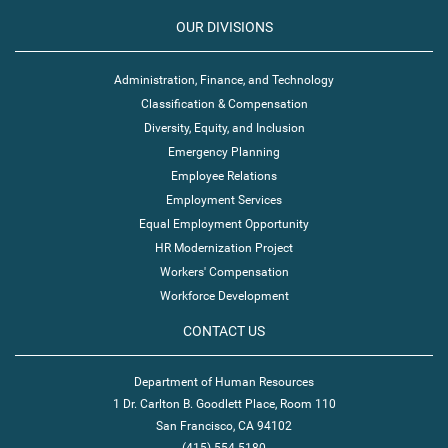
OUR DIVISIONS
Administration, Finance, and Technology
Classification & Compensation
Diversity, Equity, and Inclusion
Emergency Planning
Employee Relations
Employment Services
Equal Employment Opportunity
HR Modernization Project
Workers' Compensation
Workforce Development
CONTACT US
Department of Human Resources
1 Dr. Carlton B. Goodlett Place, Room 110
San Francisco, CA 94102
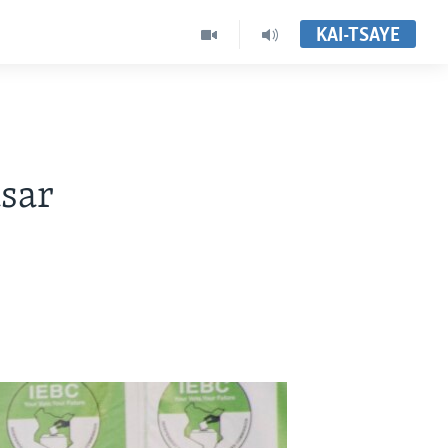
KAI-TSAYE
sar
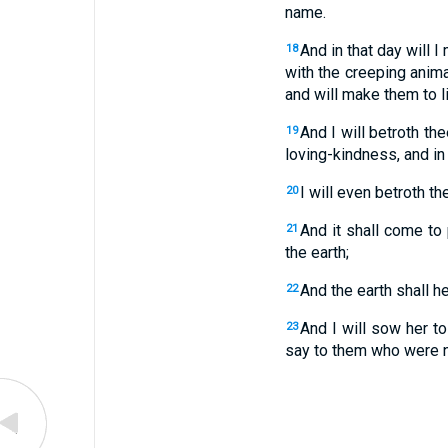
name.
And in that day will 
18
with the creeping anima
and will make them to l
And I will betroth th
19
loving-kindness, and in
I will even betroth t
20
And it shall come to 
21
the earth;
And the earth shall he
22
And I will sow her to
23
say to them who were no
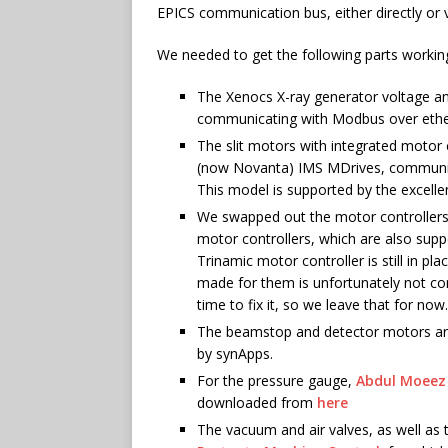
EPICS communication bus, either directly or 
We needed to get the following parts workin
The Xenocs X-ray generator voltage an
communicating with Modbus over ethern
The slit motors with integrated motor c
(now Novanta) IMS MDrives, communicat
This model is supported by the excell
We swapped out the motor controller
motor controllers, which are also supp
Trinamic motor controller is still in p
made for them is unfortunately not com
time to fix it, so we leave that for now.
The beamstop and detector motors are
by synApps.
For the pressure gauge,
Abdul Moeez
downloaded from
here
The vacuum and air valves, as well as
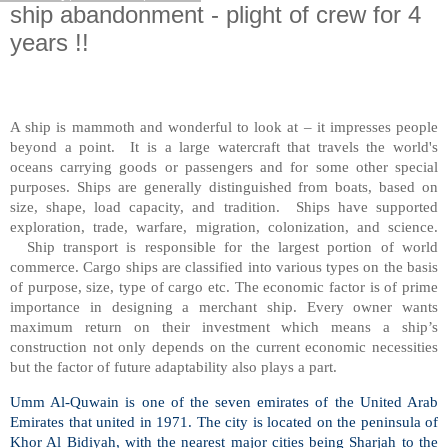
ship abandonment - plight of crew for 4
years !!
A ship is mammoth and wonderful to look at – it impresses people
beyond a point.
It is a large watercraft that travels the world's
oceans carrying goods or passengers and for some other special
purposes. Ships are generally distinguished from boats, based on
size, shape, load capacity, and tradition.
Ships have supported
exploration, trade, warfare, migration, colonization, and science.
Ship transport is responsible for the largest portion of world
commerce. Cargo ships are classified into various types on the basis
of purpose, size, type of cargo etc. The economic factor is of prime
importance in designing a merchant ship. Every owner wants
maximum return on their investment which means a ship’s
construction not only depends on the current economic necessities
but the factor of future adaptability also plays a part.
Umm Al-Quwain is one of the seven emirates of the United Arab
Emirates that united in 1971. The city is located on the peninsula of
Khor Al Bidiyah, with the nearest major cities being Sharjah to the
__________________________________________________
* _Exercise instructions_
The entries above are to be copied exactly, with every picture left out.

* _Solution for this task_
OUR DIVISIONS
Administration, Finance, and Technology
Classification & Compensation
Diversity, Equity, and Inclusion
Emergency Planning
Employee Relations
Employment Services
Equal Employment Opportunity
HR Modernization Project
Workers' Compensation
Workforce Development
CONTACT US
Department of Human Resources
1 Dr. Carlton B. Goodlett Place, Room 110
San Francisco, CA 94102
KAI-TSAYE
sar
name.
And in that day will 
18
with the creeping anima
and will make them to l
And I will betroth th
19
loving-kindness, and in
I will even betroth t
20
And it shall come to 
21
the earth;
And the earth shall he
22
And I will sow her to
23
say to them who were no
EPICS communication bus, either directly or 
We needed to get the following parts workin
The Xenocs X-ray generator voltage an
communicating with Modbus over ethern
The slit motors with integrated motor c
(now Novanta) IMS MDrives, communicat
This model is supported by the excell
We swapped out the motor controller
motor controllers, which are also supp
Trinamic motor controller is still in p
made for them is unfortunately not com
time to fix it, so we leave that for now.
The beamstop and detector motors are
by synApps.
For the pressure gauge,
Abdul Moeez
downloaded from
here
The vacuum and air valves, as well as
ship abandonment - plight of crew for 4
years !!
A ship is mammoth and wonderful to look at – it impresses people
beyond a point.
It is a large watercraft that travels the world's
oceans carrying goods or passengers and for some other special
purposes. Ships are generally distinguished from boats, based on
size, shape, load capacity, and tradition.
Ships have supported
exploration, trade, warfare, migration, colonization, and science.
Ship transport is responsible for the largest portion of world
commerce. Cargo ships are classified into various types on the basis
of purpose, size, type of cargo etc. The economic factor is of prime
importance in designing a merchant ship. Every owner wants
maximum return on their investment which means a ship’s
construction not only depends on the current economic necessities
but the factor of future adaptability also plays a part.
Umm Al-Quwain is one of the seven emirates of the United Arab
Emirates that united in 1971. The city is located on the peninsula of
Khor Al Bidiyah, with the nearest major cities being Sharjah to the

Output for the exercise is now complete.